» Texto extraído:
━━━━━━

Los artistas de música soul en el escenario Apollo incluyeron a Ray Charles, Otis Redding y Aretha Franklin; el jazz también estuvo representado por Art Blakey y Horace Silver.
También presentó a los líderes de banda de swing Harry James, Woody Herman y Charlie Barnet y, más tarde, a los grandes del jazz Dave Brubeck, Stan Getz y Buddy Rich , quien fue favorito particular de la multitud de Apolo.
Durante la década del ‘50, tocaron en el Apollo varios intérpretes de rock and roll cuyos orígenes musicales estaban más orientados a la música country, como Buddy Holly y Duane Eddy.
Postcard del Apollo Theater

Noche de aficionados en el Apollo

En el Apollo, originalmente se llamaba “Audition Night”, pero más tarde se convirtió en “Amateur Night in Harlem”. Se realizaba todos los miércoles por la noche y se transmitía por radio a través de YMCA y once estaciones afiliadas.
Una característica única del Apolo durante esas noches era “el verdugo”, un hombre que barría con una escoba a los artistas fuera del escenario si el público lo pedía.
Este teatro se hizo famoso por lanzar las carreras de artistas como Ella Fitzgerald, que hizo allí su debut como cantante a los 17 años, el 21 de noviembre de 1934. Las actuaciones de Fitzgerald atrajeron una audiencia semanal y ganó la oportunidad de competir en una de las primeras “Noches de aficionados”.
Originalmente tenía la intención de subir al escenario y bailar, pero intimidada por las Edwards Sisters, optó por cantar, al estilo de Connee Boswell. Ella cantó “Judy” de Hoagy Carmichael y “The object of my affection” de las hermanas Boswell, y ganó el primer premio de $ 25.00.
Jimi Hendrix ganó el primer lugar en un concurso de músicos aficionados en el Apollo en 1964.
Otros artistas cuyas carreras comenzaron aquí incluyen a: Billie Holiday, Pearl Bailey, Sammy Davis Jr., James Brown & The Famous Flames, King Curtis, Diana Ross & The Supremes, The Jackson 5 y Stevie Wonder.

━━━━━━

» Datos registrados:
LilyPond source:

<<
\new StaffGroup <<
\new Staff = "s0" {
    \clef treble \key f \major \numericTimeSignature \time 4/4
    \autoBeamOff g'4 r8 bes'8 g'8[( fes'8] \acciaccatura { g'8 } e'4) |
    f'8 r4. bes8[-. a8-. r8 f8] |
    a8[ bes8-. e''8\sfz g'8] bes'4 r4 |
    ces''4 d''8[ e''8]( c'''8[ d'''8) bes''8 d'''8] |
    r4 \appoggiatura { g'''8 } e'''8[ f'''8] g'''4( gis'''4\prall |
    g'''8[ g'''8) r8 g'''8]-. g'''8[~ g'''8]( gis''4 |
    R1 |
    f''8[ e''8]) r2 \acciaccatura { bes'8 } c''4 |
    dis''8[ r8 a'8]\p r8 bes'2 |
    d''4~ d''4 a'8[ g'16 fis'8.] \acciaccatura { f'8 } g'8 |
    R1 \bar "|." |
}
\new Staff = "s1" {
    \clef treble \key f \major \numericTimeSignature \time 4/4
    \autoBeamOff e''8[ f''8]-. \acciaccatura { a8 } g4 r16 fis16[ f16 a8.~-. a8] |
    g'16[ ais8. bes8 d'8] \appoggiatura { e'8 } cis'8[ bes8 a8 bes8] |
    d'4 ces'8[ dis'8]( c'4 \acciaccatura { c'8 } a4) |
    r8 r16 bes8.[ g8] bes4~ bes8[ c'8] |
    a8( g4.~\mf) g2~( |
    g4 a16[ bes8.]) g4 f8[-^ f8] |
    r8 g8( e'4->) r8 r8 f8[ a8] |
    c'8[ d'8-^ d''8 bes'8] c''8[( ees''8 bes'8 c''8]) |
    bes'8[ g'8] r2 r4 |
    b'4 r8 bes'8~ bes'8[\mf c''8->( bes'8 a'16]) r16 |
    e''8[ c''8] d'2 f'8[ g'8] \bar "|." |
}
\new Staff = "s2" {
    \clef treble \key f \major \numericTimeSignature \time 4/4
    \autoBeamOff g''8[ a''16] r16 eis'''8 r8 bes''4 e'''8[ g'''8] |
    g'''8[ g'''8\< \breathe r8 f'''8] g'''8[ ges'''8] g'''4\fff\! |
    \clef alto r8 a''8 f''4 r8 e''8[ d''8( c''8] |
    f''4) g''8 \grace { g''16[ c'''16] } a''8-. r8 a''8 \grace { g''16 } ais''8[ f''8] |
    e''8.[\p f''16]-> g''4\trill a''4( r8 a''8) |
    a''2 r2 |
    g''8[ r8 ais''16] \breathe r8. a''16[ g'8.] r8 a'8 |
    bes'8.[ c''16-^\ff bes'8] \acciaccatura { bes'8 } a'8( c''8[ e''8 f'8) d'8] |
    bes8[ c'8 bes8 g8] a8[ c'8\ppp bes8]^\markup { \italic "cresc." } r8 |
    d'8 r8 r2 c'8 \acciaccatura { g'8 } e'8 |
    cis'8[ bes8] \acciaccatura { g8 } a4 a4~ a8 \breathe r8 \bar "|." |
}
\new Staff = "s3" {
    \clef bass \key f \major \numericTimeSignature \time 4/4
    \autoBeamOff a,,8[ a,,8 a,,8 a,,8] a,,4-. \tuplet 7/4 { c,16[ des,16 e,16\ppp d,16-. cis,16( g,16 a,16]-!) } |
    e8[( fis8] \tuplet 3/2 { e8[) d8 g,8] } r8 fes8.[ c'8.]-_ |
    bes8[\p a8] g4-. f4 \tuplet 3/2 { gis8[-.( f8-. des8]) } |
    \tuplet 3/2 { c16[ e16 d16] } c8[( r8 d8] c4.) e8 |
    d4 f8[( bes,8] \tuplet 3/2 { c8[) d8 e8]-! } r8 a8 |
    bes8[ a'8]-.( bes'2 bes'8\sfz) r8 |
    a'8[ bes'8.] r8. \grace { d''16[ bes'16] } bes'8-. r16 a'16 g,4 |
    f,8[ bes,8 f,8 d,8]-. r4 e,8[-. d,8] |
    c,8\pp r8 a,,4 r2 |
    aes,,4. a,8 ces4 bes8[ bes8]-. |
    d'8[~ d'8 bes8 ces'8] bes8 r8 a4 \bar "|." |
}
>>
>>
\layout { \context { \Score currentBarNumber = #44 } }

━━━━━━

» Tareas pendientes:
• 1. Según el texto sobre el Apollo, ¿a qué edad hizo Ella Fitzgerald allí su debut como cantante?
• 2. Enumera todos los artistas de música soul que, según el texto sobre el Apollo, actuaron en ese escenario.
• 3. Transcribe del texto sobre el Apollo el fragmento comprendido entre "Este teatro se" y "Apollo en 1964.", ambos incluidos.
Las filas no tienen ninguna relación con este trabajo.

» Respuestas por tarea:
• 1. A los 17 años.

• 2. Ray Charles, Otis Redding y Aretha Franklin.

• 3.
Este teatro se hizo famoso por lanzar las carreras de artistas como Ella Fitzgerald, que hizo allí su debut como cantante a los 17 años, el 21 de noviembre de 1934. Las actuaciones de Fitzgerald atrajeron una audiencia semanal y ganó la oportunidad de competir en una de las primeras “Noches de aficionados”.
Originalmente tenía la intención de subir al escenario y bailar, pero intimidada por las Edwards Sisters, optó por cantar, al estilo de Connee Boswell. Ella cantó “Judy” de Hoagy Carmichael y “The object of my affection” de las hermanas Boswell, y ganó el primer premio de $ 25.00.
Jimi Hendrix ganó el primer lugar en un concurso de músicos aficionados en el Apollo en 1964.